Canada's response to the pandemic contrasts markedly with the political partisanship displayed in U.S.
A new study by researchers from McGill University and the University of Toronto finds a cross-partisan consensus on battling COVID-19 in Canada. Unlike in the U.S., this consensus is fostering broad agreement on the threats posed by the pandemic and the actions necessary to contain it – all of which is crucial to efforts to fight the virus.
“We know that public opinion tends to become polarized on highly salient issues, except when political leaders are in consensus. In the United States, there appears to be political and public polarization on the severity of the pandemic,” says co-author Aengus Bridgman, a PhD Candidate in Political Science at McGill University under the supervision of Dietlind Stolle. “Other evidence suggests that polarization is undermining compliance with social distancing.”
In a study for the Canadian Journal of Political Science, the researchers evaluate Canadians’ response to COVID-19 by analyzing data from the social media accounts of federal Members of Parliament (MPs), Google search trends, and public opinion surveys.
On social media, where platforms can often be sources of polarization, the researchers found no evidence of MPs from any party downplaying the pandemic. Surveying 2,500 Canadians between March 25 and 31, they also found no differences between partisan groups in terms of social distancing measures being taken. Conservative voters are just as likely to engage in social distancing as Liberal or NDP voters.
Similarly, there are no measurable differences across partisan lines in terms of how serious respondents believe the COVID-19 pandemic to be. The majority expressed some or a great deal of confidence in the federal government's response to date.
Yet there are still some differences. A third of Conservative respondents said they hold Justin Trudeau primarily responsible for the outbreak – twice as many as the share of Liberal partisans who assigned blame to the prime minister (15 per cent).
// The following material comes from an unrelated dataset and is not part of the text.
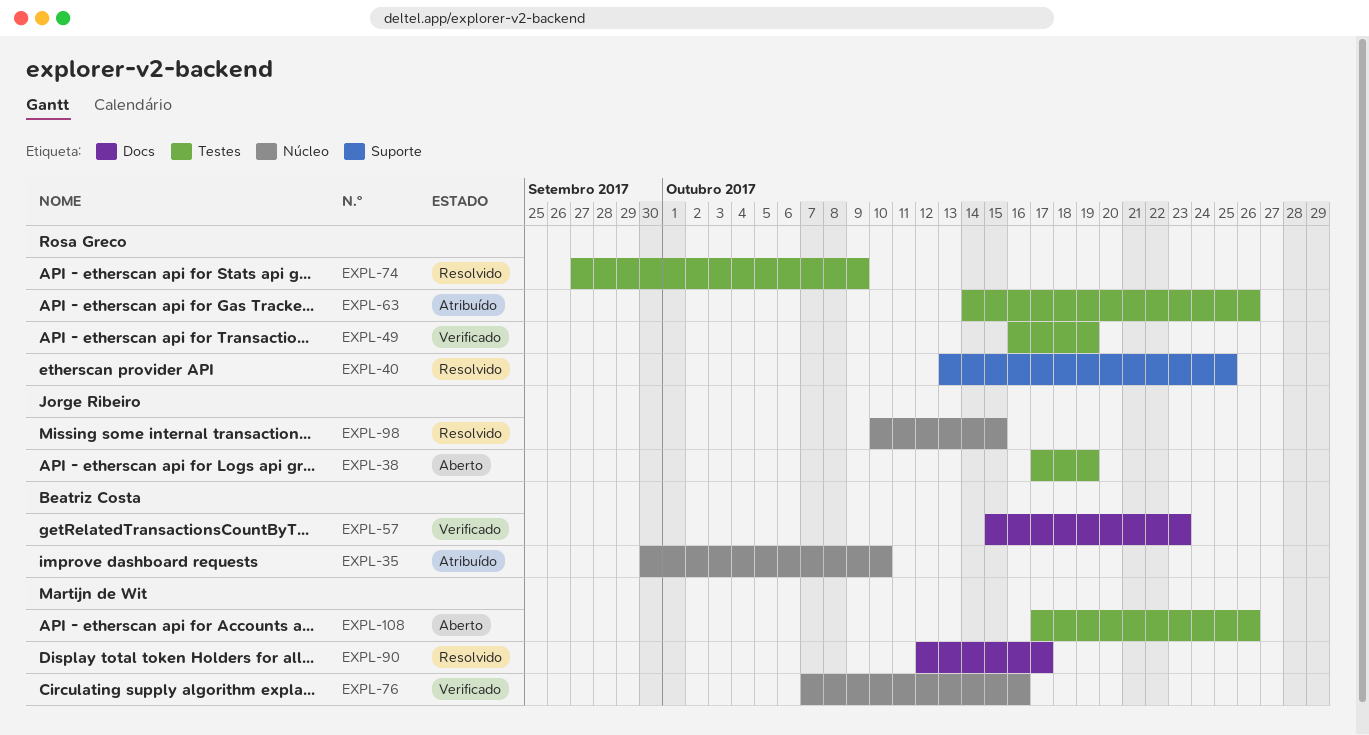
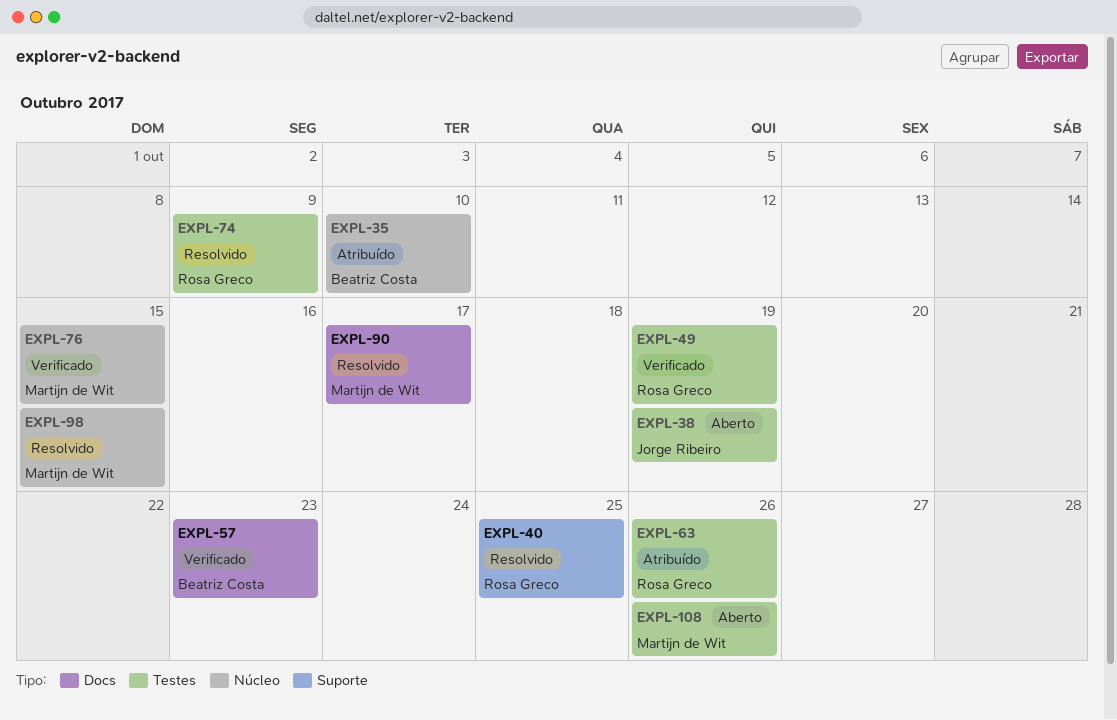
EXPL-76, due: Oct 16 -> Oct 15
EXPL-98, owner: Jorge Ribeiro -> Martijn de Wit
Still, this is far less than the percentage of Conservatives who said the Chinese government was to blame for the outbreak (47 per cent).
According to the researchers, public unity is needed for coordinating society-wide measures to contain the pandemic, like social distancing or wearing masks. “During the COVID-19 pandemic individual citizens need to voluntarily sacrifice economic and social activity to protect others. Avoiding polarization is essential for an effective societal response to the pandemic,” says co-author Taylor Owen, an Associate Professor at the Max Bell School of Public Policy at McGill University.
About the study
“A Rare Moment of Cross-Partisan Consensus: Elite and Public Response to the COVID-19 Pandemic in Canada” by Eric Merkley, Aengus Bridgman, Peter John Loewen, Taylor Owen, Derek Ruths, and Oleg Zhilin of the Media Ecosystem Observatory (MEO) is published by the Canadian Journal of Political Science. The objective of MEO is to better understand the online harms and digital threats to democracy, and to safeguard against it. The Principal Investigators of MEO are Peter Loewen, Taylor Owen, and Derek Ruths.
About the Max Bell School of Public Policy
McGill’s Max Bell School of Public Policy is committed to the research, teaching, public outreach, and practical advocacy of sound public policy, with each of these four dimensions grounded in a solid understanding of the overall policy process, not merely as it is described in theory but as it exists in the real world, with all its imperfections and limitations. The principle-based design of policy solutions to important problems, the interaction of policy development with partisan politics, and knowledge of the workings of the machinery of government all play central roles in the activities of the Max Bell School.